Saved entries:
════
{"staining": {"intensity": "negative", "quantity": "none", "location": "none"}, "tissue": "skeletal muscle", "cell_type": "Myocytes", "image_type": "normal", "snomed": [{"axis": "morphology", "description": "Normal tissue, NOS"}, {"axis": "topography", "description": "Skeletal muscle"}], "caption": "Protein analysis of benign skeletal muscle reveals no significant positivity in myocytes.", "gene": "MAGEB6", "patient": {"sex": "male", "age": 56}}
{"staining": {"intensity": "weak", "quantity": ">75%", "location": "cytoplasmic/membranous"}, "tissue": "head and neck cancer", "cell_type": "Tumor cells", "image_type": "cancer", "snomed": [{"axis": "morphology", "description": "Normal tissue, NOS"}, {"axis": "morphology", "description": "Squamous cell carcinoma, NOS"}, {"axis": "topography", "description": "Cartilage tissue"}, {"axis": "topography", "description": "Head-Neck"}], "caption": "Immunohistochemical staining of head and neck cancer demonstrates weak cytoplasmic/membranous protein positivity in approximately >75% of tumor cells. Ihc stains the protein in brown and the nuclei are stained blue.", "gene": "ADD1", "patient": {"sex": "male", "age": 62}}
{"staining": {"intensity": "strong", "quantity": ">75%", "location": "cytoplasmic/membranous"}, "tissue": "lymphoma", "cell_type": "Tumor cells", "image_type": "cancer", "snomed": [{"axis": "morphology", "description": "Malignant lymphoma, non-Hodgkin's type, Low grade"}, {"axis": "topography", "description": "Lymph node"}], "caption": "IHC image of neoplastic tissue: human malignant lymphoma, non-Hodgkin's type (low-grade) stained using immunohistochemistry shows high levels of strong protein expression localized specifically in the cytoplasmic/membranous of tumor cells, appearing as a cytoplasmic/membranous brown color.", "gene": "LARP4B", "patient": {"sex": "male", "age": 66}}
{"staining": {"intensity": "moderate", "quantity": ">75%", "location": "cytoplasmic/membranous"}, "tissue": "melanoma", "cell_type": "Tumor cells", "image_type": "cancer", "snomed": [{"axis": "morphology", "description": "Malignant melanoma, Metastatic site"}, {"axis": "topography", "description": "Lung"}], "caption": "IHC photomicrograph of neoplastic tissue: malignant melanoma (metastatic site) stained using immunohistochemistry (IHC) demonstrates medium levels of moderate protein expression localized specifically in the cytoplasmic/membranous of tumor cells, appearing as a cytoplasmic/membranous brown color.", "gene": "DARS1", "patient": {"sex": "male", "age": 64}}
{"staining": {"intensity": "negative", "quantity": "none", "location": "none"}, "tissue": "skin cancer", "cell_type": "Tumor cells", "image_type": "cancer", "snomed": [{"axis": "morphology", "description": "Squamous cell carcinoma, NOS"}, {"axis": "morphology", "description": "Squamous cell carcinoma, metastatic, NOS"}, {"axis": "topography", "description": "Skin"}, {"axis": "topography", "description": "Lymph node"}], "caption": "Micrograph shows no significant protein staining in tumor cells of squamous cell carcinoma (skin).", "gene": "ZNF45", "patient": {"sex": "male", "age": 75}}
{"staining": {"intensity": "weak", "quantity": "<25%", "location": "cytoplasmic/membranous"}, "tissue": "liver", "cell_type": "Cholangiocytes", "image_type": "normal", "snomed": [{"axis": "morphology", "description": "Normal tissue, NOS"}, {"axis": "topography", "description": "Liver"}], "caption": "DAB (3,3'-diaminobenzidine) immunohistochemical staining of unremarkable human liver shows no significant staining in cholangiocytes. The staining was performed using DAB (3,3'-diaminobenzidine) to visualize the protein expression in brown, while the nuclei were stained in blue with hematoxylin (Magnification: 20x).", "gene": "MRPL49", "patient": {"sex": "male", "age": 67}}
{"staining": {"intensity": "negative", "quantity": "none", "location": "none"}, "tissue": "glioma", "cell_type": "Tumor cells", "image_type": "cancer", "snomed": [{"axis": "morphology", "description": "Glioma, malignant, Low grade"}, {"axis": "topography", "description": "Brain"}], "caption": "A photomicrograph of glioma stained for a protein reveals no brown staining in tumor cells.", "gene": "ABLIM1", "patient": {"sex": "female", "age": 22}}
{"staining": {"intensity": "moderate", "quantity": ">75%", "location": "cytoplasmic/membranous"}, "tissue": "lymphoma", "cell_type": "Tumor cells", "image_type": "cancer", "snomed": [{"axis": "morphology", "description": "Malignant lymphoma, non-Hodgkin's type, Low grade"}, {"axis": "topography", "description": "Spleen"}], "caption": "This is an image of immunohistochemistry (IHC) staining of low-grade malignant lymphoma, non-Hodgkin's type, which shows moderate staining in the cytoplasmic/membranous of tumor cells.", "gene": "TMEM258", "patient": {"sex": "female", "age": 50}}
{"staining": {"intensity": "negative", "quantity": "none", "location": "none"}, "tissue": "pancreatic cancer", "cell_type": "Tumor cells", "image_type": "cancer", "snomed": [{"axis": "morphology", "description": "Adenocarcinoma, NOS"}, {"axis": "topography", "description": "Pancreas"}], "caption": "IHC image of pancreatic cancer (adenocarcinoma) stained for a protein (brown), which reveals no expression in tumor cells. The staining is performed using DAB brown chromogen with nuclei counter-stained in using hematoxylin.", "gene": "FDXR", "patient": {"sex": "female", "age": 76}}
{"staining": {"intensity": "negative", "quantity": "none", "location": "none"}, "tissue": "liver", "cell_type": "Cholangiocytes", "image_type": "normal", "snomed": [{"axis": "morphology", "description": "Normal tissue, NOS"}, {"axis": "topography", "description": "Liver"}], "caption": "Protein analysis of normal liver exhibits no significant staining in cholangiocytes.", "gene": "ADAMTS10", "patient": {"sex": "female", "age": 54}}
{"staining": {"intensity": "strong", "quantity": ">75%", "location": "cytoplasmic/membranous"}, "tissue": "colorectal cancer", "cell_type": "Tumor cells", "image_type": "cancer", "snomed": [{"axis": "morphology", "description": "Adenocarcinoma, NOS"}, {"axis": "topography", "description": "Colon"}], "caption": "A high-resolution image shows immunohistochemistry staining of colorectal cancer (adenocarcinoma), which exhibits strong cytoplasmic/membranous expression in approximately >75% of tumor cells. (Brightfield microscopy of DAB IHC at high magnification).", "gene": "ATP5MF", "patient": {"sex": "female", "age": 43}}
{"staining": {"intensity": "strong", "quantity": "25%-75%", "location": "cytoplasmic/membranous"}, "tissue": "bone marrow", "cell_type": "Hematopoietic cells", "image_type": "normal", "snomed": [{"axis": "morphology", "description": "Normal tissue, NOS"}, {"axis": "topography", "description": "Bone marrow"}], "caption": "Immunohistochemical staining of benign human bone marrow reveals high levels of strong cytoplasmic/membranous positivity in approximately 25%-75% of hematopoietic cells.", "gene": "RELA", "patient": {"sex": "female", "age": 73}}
════
What's wanted is each line above, transcribed with nothing altered.

Solution to this task
{"staining": {"intensity": "negative", "quantity": "none", "location": "none"}, "tissue": "skeletal muscle", "cell_type": "Myocytes", "image_type": "normal", "snomed": [{"axis": "morphology", "description": "Normal tissue, NOS"}, {"axis": "topography", "description": "Skeletal muscle"}], "caption": "Protein analysis of benign skeletal muscle reveals no significant positivity in myocytes.", "gene": "MAGEB6", "patient": {"sex": "male", "age": 56}}
{"staining": {"intensity": "weak", "quantity": ">75%", "location": "cytoplasmic/membranous"}, "tissue": "head and neck cancer", "cell_type": "Tumor cells", "image_type": "cancer", "snomed": [{"axis": "morphology", "description": "Normal tissue, NOS"}, {"axis": "morphology", "description": "Squamous cell carcinoma, NOS"}, {"axis": "topography", "description": "Cartilage tissue"}, {"axis": "topography", "description": "Head-Neck"}], "caption": "Immunohistochemical staining of head and neck cancer demonstrates weak cytoplasmic/membranous protein positivity in approximately >75% of tumor cells. Ihc stains the protein in brown and the nuclei are stained blue.", "gene": "ADD1", "patient": {"sex": "male", "age": 62}}
{"staining": {"intensity": "strong", "quantity": ">75%", "location": "cytoplasmic/membranous"}, "tissue": "lymphoma", "cell_type": "Tumor cells", "image_type": "cancer", "snomed": [{"axis": "morphology", "description": "Malignant lymphoma, non-Hodgkin's type, Low grade"}, {"axis": "topography", "description": "Lymph node"}], "caption": "IHC image of neoplastic tissue: human malignant lymphoma, non-Hodgkin's type (low-grade) stained using immunohistochemistry shows high levels of strong protein expression localized specifically in the cytoplasmic/membranous of tumor cells, appearing as a cytoplasmic/membranous brown color.", "gene": "LARP4B", "patient": {"sex": "male", "age": 66}}
{"staining": {"intensity": "moderate", "quantity": ">75%", "location": "cytoplasmic/membranous"}, "tissue": "melanoma", "cell_type": "Tumor cells", "image_type": "cancer", "snomed": [{"axis": "morphology", "description": "Malignant melanoma, Metastatic site"}, {"axis": "topography", "description": "Lung"}], "caption": "IHC photomicrograph of neoplastic tissue: malignant melanoma (metastatic site) stained using immunohistochemistry (IHC) demonstrates medium levels of moderate protein expression localized specifically in the cytoplasmic/membranous of tumor cells, appearing as a cytoplasmic/membranous brown color.", "gene": "DARS1", "patient": {"sex": "male", "age": 64}}
{"staining": {"intensity": "negative", "quantity": "none", "location": "none"}, "tissue": "skin cancer", "cell_type": "Tumor cells", "image_type": "cancer", "snomed": [{"axis": "morphology", "description": "Squamous cell carcinoma, NOS"}, {"axis": "morphology", "description": "Squamous cell carcinoma, metastatic, NOS"}, {"axis": "topography", "description": "Skin"}, {"axis": "topography", "description": "Lymph node"}], "caption": "Micrograph shows no significant protein staining in tumor cells of squamous cell carcinoma (skin).", "gene": "ZNF45", "patient": {"sex": "male", "age": 75}}
{"staining": {"intensity": "weak", "quantity": "<25%", "location": "cytoplasmic/membranous"}, "tissue": "liver", "cell_type": "Cholangiocytes", "image_type": "normal", "snomed": [{"axis": "morphology", "description": "Normal tissue, NOS"}, {"axis": "topography", "description": "Liver"}], "caption": "DAB (3,3'-diaminobenzidine) immunohistochemical staining of unremarkable human liver shows no significant staining in cholangiocytes. The staining was performed using DAB (3,3'-diaminobenzidine) to visualize the protein expression in brown, while the nuclei were stained in blue with hematoxylin (Magnification: 20x).", "gene": "MRPL49", "patient": {"sex": "male", "age": 67}}
{"staining": {"intensity": "negative", "quantity": "none", "location": "none"}, "tissue": "glioma", "cell_type": "Tumor cells", "image_type": "cancer", "snomed": [{"axis": "morphology", "description": "Glioma, malignant, Low grade"}, {"axis": "topography", "description": "Brain"}], "caption": "A photomicrograph of glioma stained for a protein reveals no brown staining in tumor cells.", "gene": "ABLIM1", "patient": {"sex": "female", "age": 22}}
{"staining": {"intensity": "moderate", "quantity": ">75%", "location": "cytoplasmic/membranous"}, "tissue": "lymphoma", "cell_type": "Tumor cells", "image_type": "cancer", "snomed": [{"axis": "morphology", "description": "Malignant lymphoma, non-Hodgkin's type, Low grade"}, {"axis": "topography", "description": "Spleen"}], "caption": "This is an image of immunohistochemistry (IHC) staining of low-grade malignant lymphoma, non-Hodgkin's type, which shows moderate staining in the cytoplasmic/membranous of tumor cells.", "gene": "TMEM258", "patient": {"sex": "female", "age": 50}}
{"staining": {"intensity": "negative", "quantity": "none", "location": "none"}, "tissue": "pancreatic cancer", "cell_type": "Tumor cells", "image_type": "cancer", "snomed": [{"axis": "morphology", "description": "Adenocarcinoma, NOS"}, {"axis": "topography", "description": "Pancreas"}], "caption": "IHC image of pancreatic cancer (adenocarcinoma) stained for a protein (brown), which reveals no expression in tumor cells. The staining is performed using DAB brown chromogen with nuclei counter-stained in using hematoxylin.", "gene": "FDXR", "patient": {"sex": "female", "age": 76}}
{"staining": {"intensity": "negative", "quantity": "none", "location": "none"}, "tissue": "liver", "cell_type": "Cholangiocytes", "image_type": "normal", "snomed": [{"axis": "morphology", "description": "Normal tissue, NOS"}, {"axis": "topography", "description": "Liver"}], "caption": "Protein analysis of normal liver exhibits no significant staining in cholangiocytes.", "gene": "ADAMTS10", "patient": {"sex": "female", "age": 54}}
{"staining": {"intensity": "strong", "quantity": ">75%", "location": "cytoplasmic/membranous"}, "tissue": "colorectal cancer", "cell_type": "Tumor cells", "image_type": "cancer", "snomed": [{"axis": "morphology", "description": "Adenocarcinoma, NOS"}, {"axis": "topography", "description": "Colon"}], "caption": "A high-resolution image shows immunohistochemistry staining of colorectal cancer (adenocarcinoma), which exhibits strong cytoplasmic/membranous expression in approximately >75% of tumor cells. (Brightfield microscopy of DAB IHC at high magnification).", "gene": "ATP5MF", "patient": {"sex": "female", "age": 43}}
{"staining": {"intensity": "strong", "quantity": "25%-75%", "location": "cytoplasmic/membranous"}, "tissue": "bone marrow", "cell_type": "Hematopoietic cells", "image_type": "normal", "snomed": [{"axis": "morphology", "description": "Normal tissue, NOS"}, {"axis": "topography", "description": "Bone marrow"}], "caption": "Immunohistochemical staining of benign human bone marrow reveals high levels of strong cytoplasmic/membranous positivity in approximately 25%-75% of hematopoietic cells.", "gene": "RELA", "patient": {"sex": "female", "age": 73}}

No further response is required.